Hastalığın evresine göre farklı tedaviler uygulanıyor
Glokomun tedavisinde temel amacın göz içi basıncını kontrol altına alarak göz sinirini korumak olduğunu belirten Dr. Karini, tedavi yöntemlerinin hastalığın tipi ve evresine göre değişiklik gösterdiğini söyledi. "İlk basamak genellikle göz damlalarıdır. Ancak bu yeterli olmadığında lazer tedavisi veya cerrahi yöntemlere başvurulabilir. Mikroinvaziv glokom cerrahisi, trabekülektomi ve tüp implantları gibi farklı cerrahi seçenekler mevcuttur" diyen Karini, ayrıca bazı nöroprotektif suplementlerin de tedaviye destek olarak kullanılabileceğini ifade etti.
Yaşam tarzı glokomu etkiliyor
Son yıllarda yaşam tarzı değişikliklerinin glokomun seyrine
olumlu katkı sağladığını belirten Dr. Karini, bu konuda hastalara
önemli tavsiyelerde bulundu:
"Yeşil yapraklı sebzeler, omega-3 yağ asitleri, antioksidan
açısından zengin meyveler ve B3 vitamini gibi bazı besin öğeleri
göz sağlığı açısından oldukça faydalıdır."

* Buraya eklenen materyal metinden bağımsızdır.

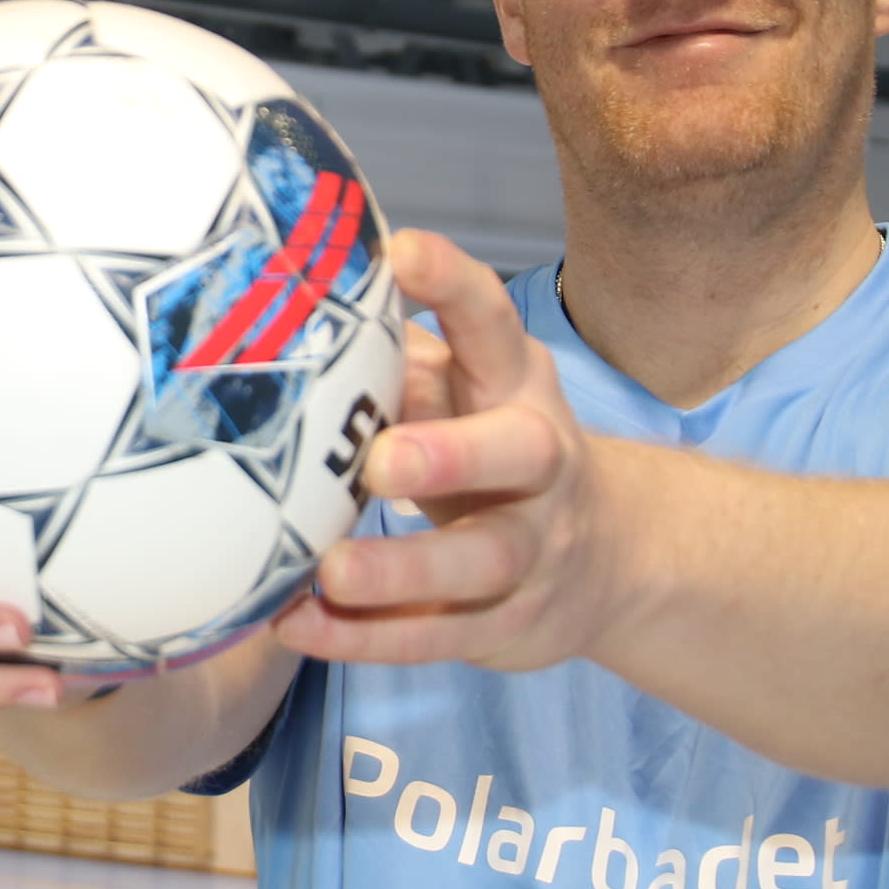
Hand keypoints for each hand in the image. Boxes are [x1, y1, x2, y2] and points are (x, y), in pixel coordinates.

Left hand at [271, 230, 630, 673]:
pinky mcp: (503, 622)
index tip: (400, 251)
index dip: (452, 286)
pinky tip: (299, 626)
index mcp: (515, 386)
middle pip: (516, 453)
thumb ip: (393, 355)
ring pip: (478, 563)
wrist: (611, 558)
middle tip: (380, 461)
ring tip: (331, 572)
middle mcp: (539, 463)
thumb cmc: (492, 447)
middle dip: (453, 455)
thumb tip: (277, 295)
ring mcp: (530, 549)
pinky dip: (364, 636)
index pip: (494, 323)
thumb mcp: (464, 390)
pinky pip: (434, 636)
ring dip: (403, 569)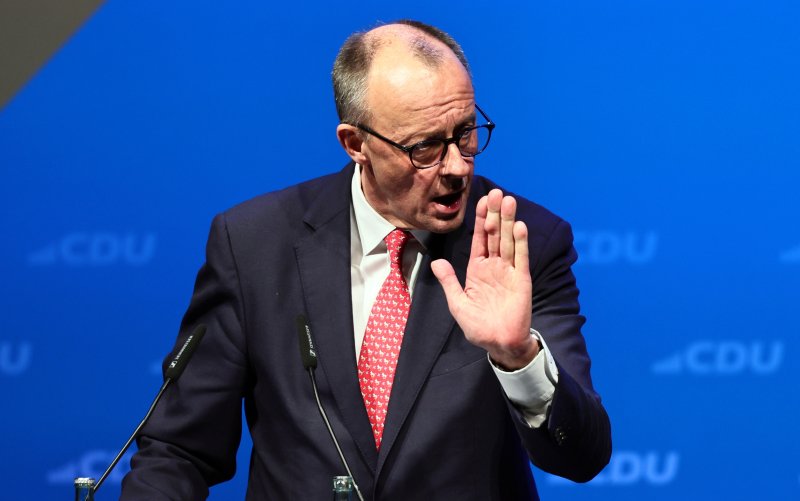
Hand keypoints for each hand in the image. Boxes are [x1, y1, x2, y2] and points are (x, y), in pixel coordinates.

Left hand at [431, 189, 538, 369]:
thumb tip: (436, 262)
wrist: (498, 343)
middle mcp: (495, 266)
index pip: (479, 239)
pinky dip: (520, 242)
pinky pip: (521, 258)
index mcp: (478, 269)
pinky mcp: (521, 280)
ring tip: (509, 201)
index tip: (481, 200)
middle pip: (495, 234)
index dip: (481, 219)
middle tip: (497, 192)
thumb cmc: (477, 326)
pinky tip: (519, 226)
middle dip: (495, 213)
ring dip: (509, 221)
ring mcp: (509, 272)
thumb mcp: (457, 302)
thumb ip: (449, 281)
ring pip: (508, 241)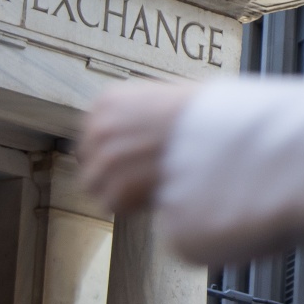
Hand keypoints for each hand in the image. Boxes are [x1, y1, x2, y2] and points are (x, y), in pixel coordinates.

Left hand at [80, 81, 197, 212]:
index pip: (91, 133)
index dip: (111, 148)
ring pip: (96, 186)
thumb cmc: (200, 114)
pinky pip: (113, 205)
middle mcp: (98, 129)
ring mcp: (104, 159)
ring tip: (148, 185)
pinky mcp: (115, 188)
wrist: (214, 131)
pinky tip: (154, 192)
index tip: (126, 157)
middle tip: (137, 175)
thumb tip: (135, 135)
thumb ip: (137, 115)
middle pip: (88, 160)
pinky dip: (132, 205)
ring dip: (119, 190)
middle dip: (110, 171)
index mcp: (107, 103)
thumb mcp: (161, 98)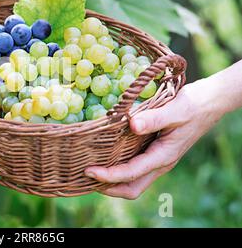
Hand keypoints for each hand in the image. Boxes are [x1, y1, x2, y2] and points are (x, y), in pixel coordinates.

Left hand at [85, 77, 225, 198]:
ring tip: (89, 170)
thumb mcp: (175, 109)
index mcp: (163, 156)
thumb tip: (132, 125)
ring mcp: (157, 160)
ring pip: (132, 181)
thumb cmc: (192, 105)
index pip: (131, 173)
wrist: (208, 103)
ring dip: (111, 181)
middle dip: (108, 187)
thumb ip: (154, 118)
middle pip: (131, 188)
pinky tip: (103, 156)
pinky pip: (134, 169)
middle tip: (84, 176)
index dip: (109, 175)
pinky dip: (117, 169)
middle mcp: (159, 163)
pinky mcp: (154, 153)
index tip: (88, 170)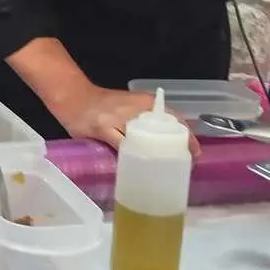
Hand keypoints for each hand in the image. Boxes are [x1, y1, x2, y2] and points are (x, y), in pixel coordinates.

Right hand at [55, 86, 200, 155]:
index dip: (186, 137)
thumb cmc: (103, 105)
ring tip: (163, 172)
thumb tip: (165, 144)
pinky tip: (137, 169)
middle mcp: (135, 109)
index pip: (174, 119)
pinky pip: (121, 146)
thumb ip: (144, 122)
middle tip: (183, 166)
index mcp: (145, 103)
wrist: (73, 96)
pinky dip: (130, 158)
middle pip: (162, 130)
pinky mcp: (103, 127)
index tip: (196, 154)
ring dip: (155, 157)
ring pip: (143, 140)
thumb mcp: (129, 107)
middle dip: (175, 149)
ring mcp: (119, 118)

Dr. Karini, özellikle zerdeçal ve ginkgo biloba ekstraktının umut
vadeden sonuçlar verdiğine dikkat çekti. Alkolün uzun vadede göz
içi basıncını artırabileceğini, kafeinli içeceklerin ise ölçülü
tüketilmesi gerektiğini vurgulayan Dr. Karini, düzenli yürüyüş ve
hafif-orta tempolu sporların glokom hastaları için yararlı olduğunu
belirtti. "Ancak baş aşağı yapılan yoga hareketleri, ağır sporlar
ve yüzme gözlüğü kullanımı geçici olarak göz içi basıncını
artırabilir. Bu nedenle dikkatli olunmalıdır" diyen Dr. Karini,
nefes egzersizleri ve meditasyonun da destekleyici etkiler
sunduğunu sözlerine ekledi.
"Uyku pozisyonuna dikkat edilmeli"
Glokom hastalarının uyku pozisyonuna dikkat etmesi gerektiğini
vurgulayan Dr. Karini, "Yüzüstü yatmak ya da göze baskı uygulamak
basıncı artırabilir. Başın hafif yukarıda olması faydalıdır. Uyku
apnesi olan bireyler glokom açısından yüksek risk altındadır ve bu
rahatsızlık mutlaka tedavi edilmelidir" dedi.
Sigaranın göz damarlarına zarar verdiğini ve serbest radikal
üretimini artırarak glokomun ilerlemesini hızlandırdığını ifade
eden Dr. Karini, "Glokom hastalarının mutlaka sigarayı bırakmaları
gerekir. Bu, sadece göz sağlığı için değil genel sağlık açısından
da hayati önem taşır" dedi.
Dr. Karini, "İlaçların düzenli kullanımı, sağlıklı beslenme,
egzersiz, sigara ve alkolden uzak durmak, uyku düzenine dikkat
etmek ve kontrolleri aksatmamak görmenin korunması için çok
önemlidir. Unutulmamalı ki glokom tedavi edilebilir, ancak
kaybedilen görme geri gelmez" diyerek sözlerini tamamladı.